A blood sample will be taken for diagnostic testing. The sample will then go through a technique called whole genome sequencing. This will look at every gene, and find any changes in genes linked to MND and similar disorders.
A person can also have genetic testing if they have not been diagnosed with MND, but there is a known changed gene in their family. This is called predictive testing. People must have genetic counselling before predictive genetic testing. This test will look only at the gene known to be changed in the person’s affected blood relative. A negative result would mean that they do not have the changed gene. A positive result would mean that they carry the changed gene. This does not mean they will definitely get MND, but it does mean they are at higher risk of developing the condition. Predictive testing cannot predict if a person will get MND.
Gene Therapies for MND
Gene therapy is a type of treatment which tries to fix or replace a changed gene. Recently, a gene therapy for SOD1 MND has been developed, called tofersen. Tofersen stops faulty SOD1 protein, which is toxic to motor neurons, from being made. In a Phase 3 clinical trial, tofersen was found to slow the progression of SOD1 MND. You can read more about the clinical trial and the results in our research blog. You can also find out more about tofersen, and the current ATLAS clinical trial, on our treatment trials webpage.

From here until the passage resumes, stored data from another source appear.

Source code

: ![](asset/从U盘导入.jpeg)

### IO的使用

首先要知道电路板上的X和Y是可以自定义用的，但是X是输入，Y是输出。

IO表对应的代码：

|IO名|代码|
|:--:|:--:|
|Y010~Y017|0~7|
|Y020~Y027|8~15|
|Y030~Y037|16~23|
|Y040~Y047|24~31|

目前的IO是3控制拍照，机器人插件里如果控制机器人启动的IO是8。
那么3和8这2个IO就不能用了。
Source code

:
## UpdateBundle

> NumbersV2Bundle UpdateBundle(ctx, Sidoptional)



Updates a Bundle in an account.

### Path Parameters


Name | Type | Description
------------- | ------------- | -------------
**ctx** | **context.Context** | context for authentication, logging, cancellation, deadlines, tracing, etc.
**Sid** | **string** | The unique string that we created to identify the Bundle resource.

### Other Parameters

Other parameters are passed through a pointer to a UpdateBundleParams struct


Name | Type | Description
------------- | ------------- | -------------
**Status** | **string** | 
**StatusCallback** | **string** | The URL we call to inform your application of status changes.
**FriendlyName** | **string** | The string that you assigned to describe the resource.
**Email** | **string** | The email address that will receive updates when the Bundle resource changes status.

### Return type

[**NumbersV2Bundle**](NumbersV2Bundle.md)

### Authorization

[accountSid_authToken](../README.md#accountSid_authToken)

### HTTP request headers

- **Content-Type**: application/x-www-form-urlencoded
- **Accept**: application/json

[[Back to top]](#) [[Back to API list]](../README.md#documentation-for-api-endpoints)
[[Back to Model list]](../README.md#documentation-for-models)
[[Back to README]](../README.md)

Tofersen is currently going through regulatory processes in the UK. You can read about our recent campaign to make tofersen available for everyone who needs it, and the recent update on the Medicines and Healthcare products Regulatory Agency (MHRA) approval of tofersen for the treatment of SOD1 MND.
Therapies for other genetic types of MND are being developed. These include Ulefnerson, for FUS-MND.